# [What the exercise asks]
Which lines of the entries contain the string "Judiciary"? Copy each of them.

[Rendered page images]
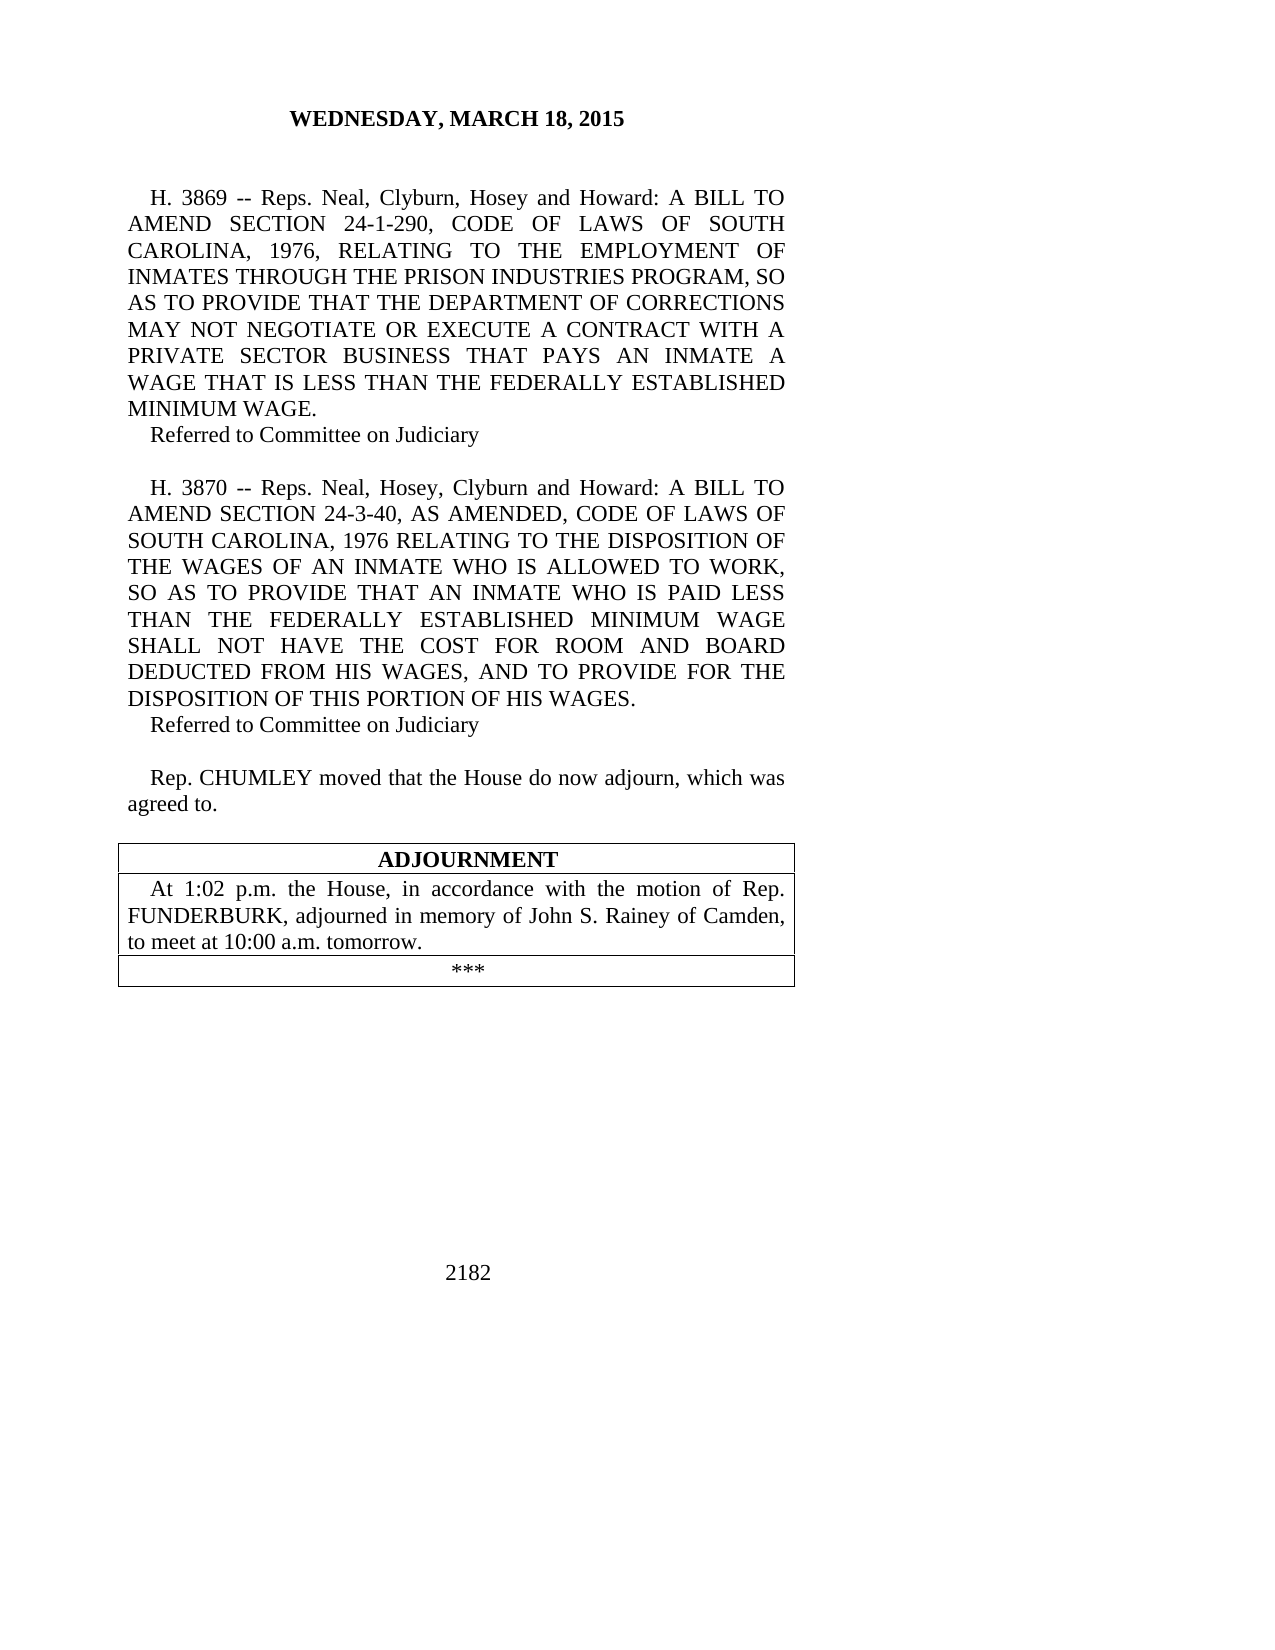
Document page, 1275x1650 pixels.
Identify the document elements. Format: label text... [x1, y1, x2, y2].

text At 1:02 p.m. the House, in accordance with the motion of Rep. FUNDERBURK, adjourned in memory of John S. Rainey of Camden, to meet at 10:00 a.m. tomorrow. [119, 874, 794, 954]
text Rep. CHUMLEY moved that the House do now adjourn, which was agreed to. [127, 764, 786, 817]
text ADJOURNMENT [119, 844, 794, 872]
text Referred to Committee on Judiciary [127, 421, 786, 448]
text *** [119, 956, 794, 986]
text H. 3869 -- Reps. Neal, Clyburn, Hosey and Howard: A BILL TO AMEND SECTION 24-1-290, CODE OF LAWS OF SOUTH CAROLINA, 1976, RELATING TO THE EMPLOYMENT OF INMATES THROUGH THE PRISON INDUSTRIES PROGRAM, SO AS TO PROVIDE THAT THE DEPARTMENT OF CORRECTIONS MAY NOT NEGOTIATE OR EXECUTE A CONTRACT WITH A PRIVATE SECTOR BUSINESS THAT PAYS AN INMATE A WAGE THAT IS LESS THAN THE FEDERALLY ESTABLISHED MINIMUM WAGE. [127, 184, 786, 421]
text H. 3870 -- Reps. Neal, Hosey, Clyburn and Howard: A BILL TO AMEND SECTION 24-3-40, AS AMENDED, CODE OF LAWS OF SOUTH CAROLINA, 1976 RELATING TO THE DISPOSITION OF THE WAGES OF AN INMATE WHO IS ALLOWED TO WORK, SO AS TO PROVIDE THAT AN INMATE WHO IS PAID LESS THAN THE FEDERALLY ESTABLISHED MINIMUM WAGE SHALL NOT HAVE THE COST FOR ROOM AND BOARD DEDUCTED FROM HIS WAGES, AND TO PROVIDE FOR THE DISPOSITION OF THIS PORTION OF HIS WAGES. [127, 474, 786, 711]
text Referred to Committee on Judiciary [127, 711, 786, 737]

# [Answer for the task]
text Referred to Committee on Judiciary [127, 421, 786, 448]
text Referred to Committee on Judiciary [127, 711, 786, 737]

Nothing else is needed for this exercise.